또한, 기존 탄소계 활물질처럼 충·방전 시 리튬과의 삽입/탈리 반응을 통해 용량을 구현할 수 있으면서도 반응 시 부피변화가 거의 발생하지 않을 뿐만 아니라 리튬의 출입에 따른 구조 변화도 일어나지 않으며 높은 사이클 안정성을 갖는 리튬티타네이트를 음극활물질로서 활용하는 연구개발이 진행되고 있다. 한국 등록특허공보 제 10-1128860호(2012.03.14)는 리튬티타네이트 나노입자의 제조방법에 관한 것으로서, 리튬 및 티타늄을 포함하는 반응원료를 반응기에 주입하여 분자 수준으로 혼합한 후, 화학반응시킴으로써 결정핵을 생성하는 것을 특징으로 한다.In addition, like existing carbon-based active materials, capacity can be realized through insertion/desorption reactions with lithium during charging and discharging, but not only does little change in volume occur during the reaction, but no structural changes occur due to the entry and exit of lithium, resulting in high cycle stability. Research and development is underway to utilize lithium titanate as a negative electrode active material. Korean Patent Publication No. 10-1128860 (2012.03.14) relates to a method for producing lithium titanate nanoparticles, by injecting reaction raw materials containing lithium and titanium into a reactor, mixing them at the molecular level, and then chemically reacting. It is characterized by generating crystal nuclei.

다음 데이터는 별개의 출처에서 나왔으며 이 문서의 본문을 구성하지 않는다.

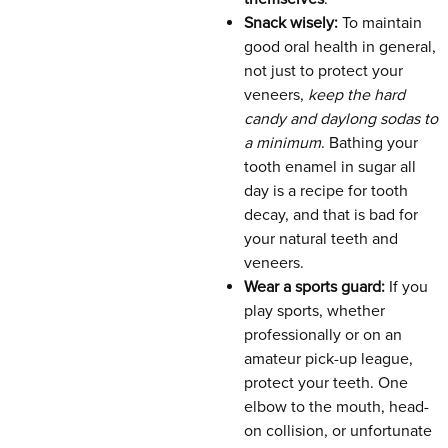
Snack wisely:
To maintain
good oral health in general,
not just to protect your
veneers,
keep the hard
candy and daylong sodas to
a minimum
. Bathing your
tooth enamel in sugar all
day is a recipe for tooth
decay, and that is bad for
your natural teeth and
veneers.
Wear a sports guard:
If you
play sports, whether
professionally or on an
amateur pick-up league,
protect your teeth. One
elbow to the mouth, head-
on collision, or unfortunate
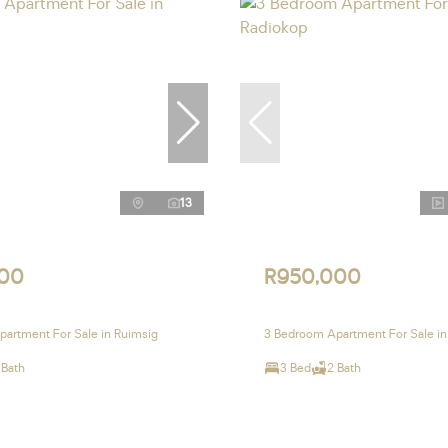
13
00
R950,000
artment For Sale in Ruimsig
3 Bedroom Apartment For Sale in
 Bath
3 Bed
2 Bath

상기 선행문헌의 경우, 리튬티타네이트 나노입자를 제조하는 방법과 함께 리튬티타네이트는 리튬 이차전지의 음극 활물질로서 사용될 수 있음을 개시하고 있으나, 상기 리튬티타네이트에 탄소물질이 결합 또는 리튬티타네이트 제조 공정에 있어서 탄소물질이 포함됨에 대해서는 전혀 개시하고 있지 않다. 이에, 상기 선행문헌을 통해서는 리튬티타네이트가 갖는 단점을 보완할 수 없어, 이를 음극재로서 사용할 시 낮은 전기 전도도로 인한 용량 및 출력의 전기 화학적 특성에서의 한계가 있다.In the case of the prior literature, it is disclosed that lithium titanate can be used as a negative electrode active material for lithium secondary batteries along with a method for producing lithium titanate nanoparticles, but a carbon material is bonded to the lithium titanate or lithium titanate is produced. There is no disclosure whatsoever about the inclusion of carbon materials in the process. Accordingly, the disadvantages of lithium titanate cannot be compensated for through the above prior literature, and when it is used as a negative electrode material, there are limitations in electrochemical characteristics of capacity and output due to low electrical conductivity.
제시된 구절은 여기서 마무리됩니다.